= Exercise goal =
Reproduce the rows below verbatim, starting at the very first line and ending with the line that contains "white balance: red 1.009, blue 1.027", including that line.

= Material for the task =
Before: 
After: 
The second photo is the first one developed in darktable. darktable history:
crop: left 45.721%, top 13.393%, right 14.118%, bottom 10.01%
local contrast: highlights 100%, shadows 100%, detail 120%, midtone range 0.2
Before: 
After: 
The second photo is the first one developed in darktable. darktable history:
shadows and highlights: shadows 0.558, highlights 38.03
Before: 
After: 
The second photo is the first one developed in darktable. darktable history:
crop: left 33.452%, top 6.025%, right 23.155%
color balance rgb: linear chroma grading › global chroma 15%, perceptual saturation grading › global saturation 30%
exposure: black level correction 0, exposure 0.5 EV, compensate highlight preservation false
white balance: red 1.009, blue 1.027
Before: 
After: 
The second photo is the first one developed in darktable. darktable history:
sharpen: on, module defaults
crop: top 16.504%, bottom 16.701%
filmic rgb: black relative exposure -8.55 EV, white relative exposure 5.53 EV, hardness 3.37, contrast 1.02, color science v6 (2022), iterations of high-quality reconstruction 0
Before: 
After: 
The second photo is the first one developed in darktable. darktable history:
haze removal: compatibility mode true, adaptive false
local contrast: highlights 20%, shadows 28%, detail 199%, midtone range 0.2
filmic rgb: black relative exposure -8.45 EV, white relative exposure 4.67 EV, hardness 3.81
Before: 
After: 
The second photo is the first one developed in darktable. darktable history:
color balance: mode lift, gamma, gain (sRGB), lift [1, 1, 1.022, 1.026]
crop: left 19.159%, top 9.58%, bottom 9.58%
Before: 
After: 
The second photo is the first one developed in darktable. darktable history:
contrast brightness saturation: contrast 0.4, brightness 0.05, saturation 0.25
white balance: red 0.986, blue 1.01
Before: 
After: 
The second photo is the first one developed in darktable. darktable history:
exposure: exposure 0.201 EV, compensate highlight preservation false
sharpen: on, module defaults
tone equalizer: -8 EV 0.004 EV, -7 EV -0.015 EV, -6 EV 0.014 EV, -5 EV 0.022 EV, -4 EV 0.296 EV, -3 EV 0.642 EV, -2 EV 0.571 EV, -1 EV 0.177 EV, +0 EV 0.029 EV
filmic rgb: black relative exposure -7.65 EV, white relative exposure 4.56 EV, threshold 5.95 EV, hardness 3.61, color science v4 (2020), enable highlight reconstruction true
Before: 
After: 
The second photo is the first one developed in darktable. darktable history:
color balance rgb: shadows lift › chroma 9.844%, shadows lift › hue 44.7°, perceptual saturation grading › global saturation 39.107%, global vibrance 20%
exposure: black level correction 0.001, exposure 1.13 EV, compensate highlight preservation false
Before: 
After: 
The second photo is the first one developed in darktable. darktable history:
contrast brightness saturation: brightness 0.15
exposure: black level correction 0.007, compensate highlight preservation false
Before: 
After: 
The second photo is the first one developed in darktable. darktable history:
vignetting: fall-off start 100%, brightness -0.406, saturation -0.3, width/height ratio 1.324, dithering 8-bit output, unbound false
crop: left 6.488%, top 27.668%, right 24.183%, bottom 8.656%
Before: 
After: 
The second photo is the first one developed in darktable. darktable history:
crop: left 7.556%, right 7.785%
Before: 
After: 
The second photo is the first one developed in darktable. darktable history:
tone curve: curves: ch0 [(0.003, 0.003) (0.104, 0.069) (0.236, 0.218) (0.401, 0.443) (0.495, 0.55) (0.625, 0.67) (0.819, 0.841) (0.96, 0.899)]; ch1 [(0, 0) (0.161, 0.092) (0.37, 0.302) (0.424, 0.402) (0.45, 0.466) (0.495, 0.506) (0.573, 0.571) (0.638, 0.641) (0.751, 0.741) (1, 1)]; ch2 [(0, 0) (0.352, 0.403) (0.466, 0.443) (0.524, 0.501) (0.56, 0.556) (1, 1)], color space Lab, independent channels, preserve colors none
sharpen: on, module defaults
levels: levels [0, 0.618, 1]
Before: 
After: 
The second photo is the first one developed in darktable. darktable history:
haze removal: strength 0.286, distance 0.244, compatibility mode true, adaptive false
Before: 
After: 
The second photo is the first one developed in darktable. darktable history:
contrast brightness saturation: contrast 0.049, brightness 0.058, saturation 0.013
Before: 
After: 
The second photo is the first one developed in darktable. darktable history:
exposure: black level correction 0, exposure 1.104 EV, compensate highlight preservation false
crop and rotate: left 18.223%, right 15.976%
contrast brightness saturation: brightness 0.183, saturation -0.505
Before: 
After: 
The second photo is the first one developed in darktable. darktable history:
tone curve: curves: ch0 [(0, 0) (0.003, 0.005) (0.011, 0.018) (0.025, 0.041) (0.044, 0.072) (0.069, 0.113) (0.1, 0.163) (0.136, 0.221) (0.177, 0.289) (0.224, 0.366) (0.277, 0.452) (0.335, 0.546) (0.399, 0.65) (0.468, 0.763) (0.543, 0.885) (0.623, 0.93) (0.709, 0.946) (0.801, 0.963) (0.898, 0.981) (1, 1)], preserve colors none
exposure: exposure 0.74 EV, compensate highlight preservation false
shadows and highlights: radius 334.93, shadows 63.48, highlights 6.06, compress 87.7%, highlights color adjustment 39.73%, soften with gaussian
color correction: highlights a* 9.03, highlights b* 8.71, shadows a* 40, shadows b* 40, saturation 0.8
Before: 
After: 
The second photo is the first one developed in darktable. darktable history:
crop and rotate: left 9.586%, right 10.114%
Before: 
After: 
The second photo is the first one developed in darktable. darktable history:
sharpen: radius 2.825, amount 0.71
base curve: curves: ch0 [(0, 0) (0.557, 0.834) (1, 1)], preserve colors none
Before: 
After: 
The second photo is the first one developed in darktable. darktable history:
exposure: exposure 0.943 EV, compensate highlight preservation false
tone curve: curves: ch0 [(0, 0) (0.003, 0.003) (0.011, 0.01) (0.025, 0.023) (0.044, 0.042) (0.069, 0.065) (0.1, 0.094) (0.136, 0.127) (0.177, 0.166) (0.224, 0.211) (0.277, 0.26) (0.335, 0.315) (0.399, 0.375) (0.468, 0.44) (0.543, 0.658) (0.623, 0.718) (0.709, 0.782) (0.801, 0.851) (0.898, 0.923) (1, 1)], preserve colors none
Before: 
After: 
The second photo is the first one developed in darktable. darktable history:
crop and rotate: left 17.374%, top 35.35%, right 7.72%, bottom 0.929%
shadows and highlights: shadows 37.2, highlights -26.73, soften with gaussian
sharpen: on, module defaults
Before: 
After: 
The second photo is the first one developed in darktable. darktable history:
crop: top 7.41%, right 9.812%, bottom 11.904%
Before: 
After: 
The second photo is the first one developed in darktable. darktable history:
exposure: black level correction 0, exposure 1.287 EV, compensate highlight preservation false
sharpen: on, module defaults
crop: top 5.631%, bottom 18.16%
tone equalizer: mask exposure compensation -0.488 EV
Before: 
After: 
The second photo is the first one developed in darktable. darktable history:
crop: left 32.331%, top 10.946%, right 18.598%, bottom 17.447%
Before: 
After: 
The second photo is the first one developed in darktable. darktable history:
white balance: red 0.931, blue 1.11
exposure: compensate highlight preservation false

= Response =
Before: 
After: 
The second photo is the first one developed in darktable. darktable history:
crop: left 45.721%, top 13.393%, right 14.118%, bottom 10.01%
local contrast: highlights 100%, shadows 100%, detail 120%, midtone range 0.2
Before: 
After: 
The second photo is the first one developed in darktable. darktable history:
shadows and highlights: shadows 0.558, highlights 38.03
Before: 
After: 
The second photo is the first one developed in darktable. darktable history:
crop: left 33.452%, top 6.025%, right 23.155%
color balance rgb: linear chroma grading › global chroma 15%, perceptual saturation grading › global saturation 30%
exposure: black level correction 0, exposure 0.5 EV, compensate highlight preservation false
white balance: red 1.009, blue 1.027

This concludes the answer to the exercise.